* **Excerpt provided**

STATE v. YOUNG

No. KA-2762.

480 So.2d 434 (1985)

STATE of Louisiana v. Eddie YOUNG.

Court of Appeal of Louisiana, Fourth Circuit.

December 11, 1985.


Attorney(s) appearing for the Case

William J. Guste, Jr., Atty. Gen., Barbara Rutledge, Asst. Atty. Gen., Harry F. Connick, Dist. Atty., Kathy Lee Torregano, Michael E. McMahon, Asst. Dist. Attys., New Orleans, for plaintiff-appellee, State of La.

M. Craig Colwart, Orleans Indigent Defender Program, New Orleans, for appellant-defendant, Eddie Young.

Before KLEES, WARD and ARMSTRONG, JJ.


WARD, Judge.

Eddie Young was convicted by a jury of possession of phencyclidine, in violation of La.R.S. 40:966(C), and sentenced to serve the maximum time, ten years at hard labor.

The trial record shows that Officers Fred Wagner and Ronald Horst of the New Orleans Police Department were patrolling a high crime area at 1:15 p.m. in an unmarked police car when they saw Young standing on a corner talking to another man. Young noticed the officers, removed a matchbox from the rear pocket of his pants, threw it on the sidewalk, and walked down the street. Officer Wagner, who knew from past experience that matchboxes are often used to conceal drugs, got out of the car and examined the matchbox. Finding that it contained a brown powder which he believed to be heroin, Officer Wagner showed it to Officer Horst who had detained Young. The officers then arrested Young.

Officer John F. Palm, Jr., a criminalist expert with the New Orleans Police Department, determined from an analysis of laboratory tests that the powder in the matchbox was phencyclidine.

* **Data lines**

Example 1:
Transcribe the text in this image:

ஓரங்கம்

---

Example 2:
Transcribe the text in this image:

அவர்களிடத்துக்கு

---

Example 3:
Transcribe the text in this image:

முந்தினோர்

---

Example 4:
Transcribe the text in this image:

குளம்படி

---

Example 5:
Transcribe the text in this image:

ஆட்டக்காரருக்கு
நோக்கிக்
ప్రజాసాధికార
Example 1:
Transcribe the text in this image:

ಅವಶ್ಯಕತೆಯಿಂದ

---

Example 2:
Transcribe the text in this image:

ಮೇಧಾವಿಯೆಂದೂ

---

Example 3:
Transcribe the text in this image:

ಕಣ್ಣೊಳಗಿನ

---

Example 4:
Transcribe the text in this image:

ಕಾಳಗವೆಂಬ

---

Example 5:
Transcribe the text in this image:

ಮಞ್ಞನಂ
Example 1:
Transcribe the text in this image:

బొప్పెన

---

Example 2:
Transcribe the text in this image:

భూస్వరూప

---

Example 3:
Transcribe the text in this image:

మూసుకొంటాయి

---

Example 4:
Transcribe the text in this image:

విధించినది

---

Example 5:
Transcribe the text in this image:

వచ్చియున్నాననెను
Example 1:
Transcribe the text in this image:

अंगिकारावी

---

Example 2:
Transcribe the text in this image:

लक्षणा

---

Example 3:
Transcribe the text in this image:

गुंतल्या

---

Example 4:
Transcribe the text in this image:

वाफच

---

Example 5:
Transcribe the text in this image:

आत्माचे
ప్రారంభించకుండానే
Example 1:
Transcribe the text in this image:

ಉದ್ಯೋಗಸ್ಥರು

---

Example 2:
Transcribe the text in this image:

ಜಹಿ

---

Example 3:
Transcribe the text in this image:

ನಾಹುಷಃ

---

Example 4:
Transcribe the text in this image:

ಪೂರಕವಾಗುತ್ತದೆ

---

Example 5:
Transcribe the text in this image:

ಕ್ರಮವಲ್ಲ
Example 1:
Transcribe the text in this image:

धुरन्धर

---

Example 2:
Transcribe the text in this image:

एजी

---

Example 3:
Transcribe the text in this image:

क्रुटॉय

* **Directive 1**
Answer these questions using the opinion in State v. Young:
(a) At what time were the officers patrolling?
(b) What did Officer Wagner believe the brown powder to be?
(c) Who appeared for Eddie Young?
* **Directive 2**
Does each statement agree with the opinion in State v. Young? Answer yes or no, and quote the words that decide it.
(a) Young was sentenced to ten years at hard labor.
(b) The officers were patrolling in a marked police car.
(c) Officer Horst examined the matchbox.
* **Directive 3**
From the opinion in State v. Young, return word for word the part that opens with the words containing "Eddie Young was" and closes with "at hard labor.".

* **Exercise answer 1**
(a) 1:15 p.m.
(b) Heroin.
(c) M. Craig Colwart, Orleans Indigent Defender Program, New Orleans.

* **Exercise answer 2**
(a) Yes: "sentenced to serve the maximum time, ten years at hard labor."
(b) No: "in an unmarked police car"
(c) No: "Officer Wagner, who knew from past experience that matchboxes are often used to conceal drugs, got out of the car and examined the matchbox."

* **Exercise answer 3**
Eddie Young was convicted by a jury of possession of phencyclidine, in violation of La.R.S. 40:966(C), and sentenced to serve the maximum time, ten years at hard labor.